>> BEGIN Data to use

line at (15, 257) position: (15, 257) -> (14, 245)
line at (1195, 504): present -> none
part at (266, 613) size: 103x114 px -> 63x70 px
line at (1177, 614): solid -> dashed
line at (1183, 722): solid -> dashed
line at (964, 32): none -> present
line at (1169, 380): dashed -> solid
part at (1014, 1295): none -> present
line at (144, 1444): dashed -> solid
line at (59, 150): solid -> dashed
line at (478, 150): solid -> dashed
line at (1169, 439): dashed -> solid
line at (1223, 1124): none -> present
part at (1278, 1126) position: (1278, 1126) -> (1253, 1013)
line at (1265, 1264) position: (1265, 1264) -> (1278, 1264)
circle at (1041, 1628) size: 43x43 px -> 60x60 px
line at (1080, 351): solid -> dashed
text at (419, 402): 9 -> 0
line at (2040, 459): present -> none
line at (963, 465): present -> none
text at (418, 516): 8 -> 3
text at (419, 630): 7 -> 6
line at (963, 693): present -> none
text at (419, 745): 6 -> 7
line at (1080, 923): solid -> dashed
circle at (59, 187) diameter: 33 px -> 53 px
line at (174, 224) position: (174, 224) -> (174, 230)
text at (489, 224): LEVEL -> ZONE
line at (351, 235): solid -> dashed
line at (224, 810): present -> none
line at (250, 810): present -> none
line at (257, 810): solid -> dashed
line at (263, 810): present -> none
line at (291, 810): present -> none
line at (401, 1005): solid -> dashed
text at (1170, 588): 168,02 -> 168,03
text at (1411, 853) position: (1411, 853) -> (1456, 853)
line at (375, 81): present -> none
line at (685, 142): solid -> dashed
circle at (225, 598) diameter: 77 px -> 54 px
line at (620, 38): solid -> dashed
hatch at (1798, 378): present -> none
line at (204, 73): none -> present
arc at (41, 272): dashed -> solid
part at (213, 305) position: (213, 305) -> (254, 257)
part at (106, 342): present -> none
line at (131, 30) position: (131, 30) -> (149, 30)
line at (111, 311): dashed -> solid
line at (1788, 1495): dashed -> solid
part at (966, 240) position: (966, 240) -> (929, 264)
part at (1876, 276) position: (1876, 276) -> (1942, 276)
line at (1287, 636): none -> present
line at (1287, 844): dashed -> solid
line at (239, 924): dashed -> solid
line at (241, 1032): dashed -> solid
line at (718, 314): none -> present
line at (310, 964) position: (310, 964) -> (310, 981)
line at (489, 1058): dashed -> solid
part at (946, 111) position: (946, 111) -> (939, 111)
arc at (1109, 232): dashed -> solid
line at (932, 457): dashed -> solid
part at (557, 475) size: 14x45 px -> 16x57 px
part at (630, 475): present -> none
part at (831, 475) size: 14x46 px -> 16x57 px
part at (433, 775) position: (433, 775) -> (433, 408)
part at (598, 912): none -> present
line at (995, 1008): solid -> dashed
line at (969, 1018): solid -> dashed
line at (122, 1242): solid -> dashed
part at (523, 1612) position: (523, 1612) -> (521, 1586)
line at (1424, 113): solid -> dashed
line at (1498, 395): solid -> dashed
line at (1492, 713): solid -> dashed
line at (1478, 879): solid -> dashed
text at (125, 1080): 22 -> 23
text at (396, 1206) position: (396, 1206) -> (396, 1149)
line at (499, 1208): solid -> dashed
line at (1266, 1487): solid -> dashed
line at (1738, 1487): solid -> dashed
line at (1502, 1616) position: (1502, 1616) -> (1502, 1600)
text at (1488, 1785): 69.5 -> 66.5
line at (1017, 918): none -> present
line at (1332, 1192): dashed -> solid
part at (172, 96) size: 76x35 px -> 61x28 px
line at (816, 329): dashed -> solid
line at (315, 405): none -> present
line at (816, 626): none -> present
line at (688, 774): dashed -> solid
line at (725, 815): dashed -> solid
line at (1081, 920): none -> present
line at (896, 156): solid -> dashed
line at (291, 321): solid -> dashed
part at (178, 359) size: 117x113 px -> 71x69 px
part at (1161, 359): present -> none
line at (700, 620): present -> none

>> END Data to use

What is being asked – Reproduce every line of the drawing revision data records above word for word.

Solved exercise –
line at (15, 257) position: (15, 257) -> (14, 245)
line at (1195, 504): present -> none
part at (266, 613) size: 103x114 px -> 63x70 px
line at (1177, 614): solid -> dashed
line at (1183, 722): solid -> dashed
line at (964, 32): none -> present
line at (1169, 380): dashed -> solid
part at (1014, 1295): none -> present
line at (144, 1444): dashed -> solid
line at (59, 150): solid -> dashed
line at (478, 150): solid -> dashed
line at (1169, 439): dashed -> solid
line at (1223, 1124): none -> present
part at (1278, 1126) position: (1278, 1126) -> (1253, 1013)
line at (1265, 1264) position: (1265, 1264) -> (1278, 1264)
circle at (1041, 1628) size: 43x43 px -> 60x60 px
line at (1080, 351): solid -> dashed
text at (419, 402): 9 -> 0
line at (2040, 459): present -> none
line at (963, 465): present -> none
text at (418, 516): 8 -> 3
text at (419, 630): 7 -> 6
line at (963, 693): present -> none
text at (419, 745): 6 -> 7
line at (1080, 923): solid -> dashed
circle at (59, 187) diameter: 33 px -> 53 px
line at (174, 224) position: (174, 224) -> (174, 230)
text at (489, 224): LEVEL -> ZONE
line at (351, 235): solid -> dashed
line at (224, 810): present -> none
line at (250, 810): present -> none
line at (257, 810): solid -> dashed
line at (263, 810): present -> none
line at (291, 810): present -> none
line at (401, 1005): solid -> dashed
text at (1170, 588): 168,02 -> 168,03
text at (1411, 853) position: (1411, 853) -> (1456, 853)
line at (375, 81): present -> none
line at (685, 142): solid -> dashed
circle at (225, 598) diameter: 77 px -> 54 px
line at (620, 38): solid -> dashed
hatch at (1798, 378): present -> none
line at (204, 73): none -> present
arc at (41, 272): dashed -> solid
part at (213, 305) position: (213, 305) -> (254, 257)
part at (106, 342): present -> none
line at (131, 30) position: (131, 30) -> (149, 30)
line at (111, 311): dashed -> solid
line at (1788, 1495): dashed -> solid
part at (966, 240) position: (966, 240) -> (929, 264)
part at (1876, 276) position: (1876, 276) -> (1942, 276)
line at (1287, 636): none -> present
line at (1287, 844): dashed -> solid
line at (239, 924): dashed -> solid
line at (241, 1032): dashed -> solid
line at (718, 314): none -> present
line at (310, 964) position: (310, 964) -> (310, 981)
line at (489, 1058): dashed -> solid
part at (946, 111) position: (946, 111) -> (939, 111)
arc at (1109, 232): dashed -> solid
line at (932, 457): dashed -> solid
part at (557, 475) size: 14x45 px -> 16x57 px
part at (630, 475): present -> none
part at (831, 475) size: 14x46 px -> 16x57 px
part at (433, 775) position: (433, 775) -> (433, 408)
part at (598, 912): none -> present
line at (995, 1008): solid -> dashed
line at (969, 1018): solid -> dashed
line at (122, 1242): solid -> dashed
part at (523, 1612) position: (523, 1612) -> (521, 1586)
line at (1424, 113): solid -> dashed
line at (1498, 395): solid -> dashed
line at (1492, 713): solid -> dashed
line at (1478, 879): solid -> dashed
text at (125, 1080): 22 -> 23
text at (396, 1206) position: (396, 1206) -> (396, 1149)
line at (499, 1208): solid -> dashed
line at (1266, 1487): solid -> dashed
line at (1738, 1487): solid -> dashed
line at (1502, 1616) position: (1502, 1616) -> (1502, 1600)
text at (1488, 1785): 69.5 -> 66.5
line at (1017, 918): none -> present
line at (1332, 1192): dashed -> solid
part at (172, 96) size: 76x35 px -> 61x28 px
line at (816, 329): dashed -> solid
line at (315, 405): none -> present
line at (816, 626): none -> present
line at (688, 774): dashed -> solid
line at (725, 815): dashed -> solid
line at (1081, 920): none -> present
line at (896, 156): solid -> dashed
line at (291, 321): solid -> dashed
part at (178, 359) size: 117x113 px -> 71x69 px
part at (1161, 359): present -> none
line at (700, 620): present -> none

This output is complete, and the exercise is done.